IVF-PQ: low-precision coarse search #715

achirkin · 2025-02-21T08:15:44Z

Enable low-precision (half / int8) element type for use in the cuBLAS GEMM performed during coarse search (select clusters to probe). This makes cuBLAS use tensor cores and thus speeds up the coarse search.

Also propagate kMaxQueries compile time constant to a runtime search parameter: this allows to improve GPU utilization in extremely large batch size case, such as using IVF-PQ for constructing a nearest-neighbor graph for the whole dataset.

tfeher · 2025-03-17T23:05:55Z

Hi Artem, thanks for the PR! Could you add tests for the new options?

achirkin · 2025-03-21T14:01:18Z

Sure, thanks for pointing this out!

It's worth mentioning the int8 coarse search often gives the garbage recall and that is rather unavoidable.
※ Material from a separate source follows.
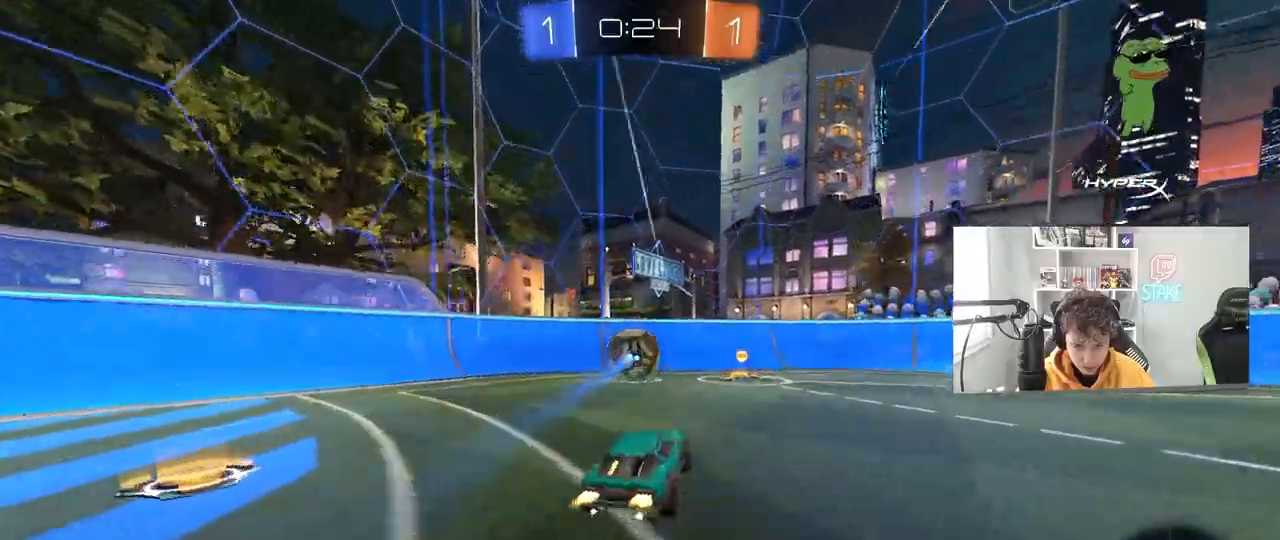
{"keys": ["a", "w"], "mouse": [], "mouse_move": "still", "events": [[83, "mouse_left", "up"], [83, "w", "down"], [183, "d", "down"], [217, "d", "up"], [267, "a", "down"], [267, "shift", "down"], [417, "shift", "up"]]}
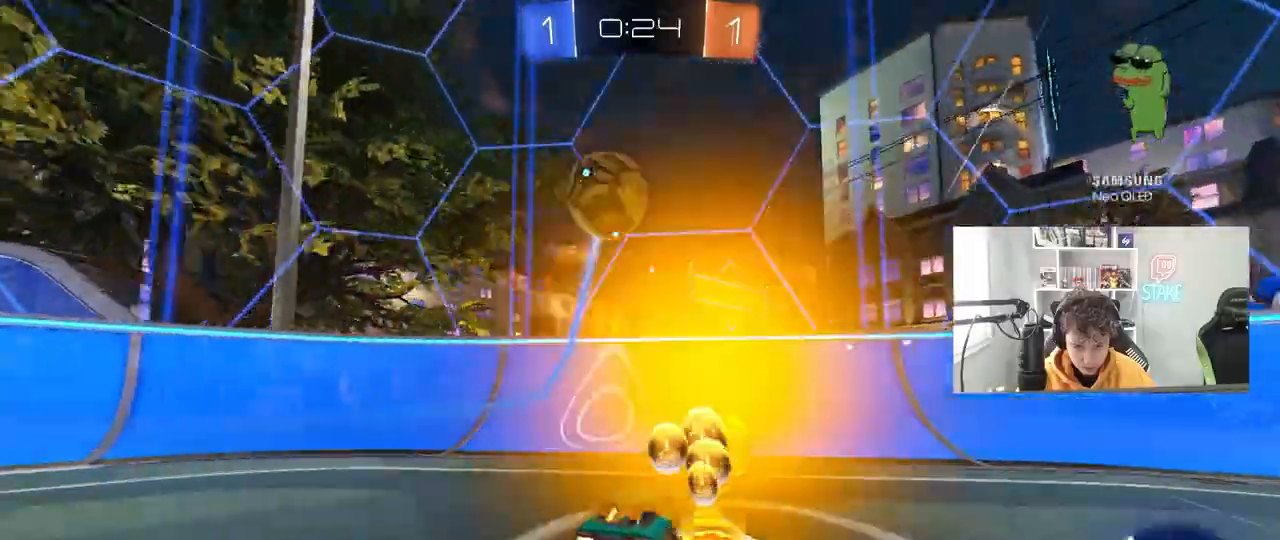
{"keys": ["d", "w"], "mouse": [], "mouse_move": "still", "events": [[183, "mouse_left", "down"], [233, "a", "up"], [333, "mouse_left", "up"], [383, "d", "down"]]}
The problem is that we keep cluster norms as a part of cluster vectors and compute GEMM of the whole thing for the L2 case. But the norms are not normalized, so they grow very fast with the number of dimensions, which makes int8 representation impossible. I slightly improved the situation by encoding the norms into several int8 slots, but even that didn't help in many cases.

tfeher

Thank you Artem for the PR! It looks good overall, but I have a few questions.

cpp/src/neighbors/ivf_pq_index.cu

tfeher · 2025-03-24T00:04:18Z

cpp/tests/neighbors/ann_ivf_pq.cuh

+    // 8-bit coarse search is experimental and there's no go guarantee of any recall
+    // if the data is not normalized. Especially for L2, because we store vector norms alongside the
+    // cluster centers.
+    x.min_recall = 0.1;


Is the normalization requirement documented elsewhere?

Can't we use our quantization API to set proper normalizaiton constants?

Can we have larger min_recall by increasing nprobes?

To make sure the int8_t coarse search works correctly, we need even stricter requirements that all elements are smaller than one. I'm also not sure it makes sense to require L2 normalization (that all norms are smaller than 2m), because that means reduce precision (if both the norm and the components are divided by the same constant).
I think increasing the nprobes won't help a lot, because if the norm is out of range we basically get the random selection.
All in all I doubt the int8_t variant will be useful, but we may reuse the code later by changing it to fp8 (and we can estimate the performance by running int8_t now). Therefore I suppose there's a value in having it as an experimental feature and not invest too much in documentation and testing.

cjnolet

Can we add the half/int8 precision directly to balanced kmeans so that we can reuse the solution across other algorithms which use that?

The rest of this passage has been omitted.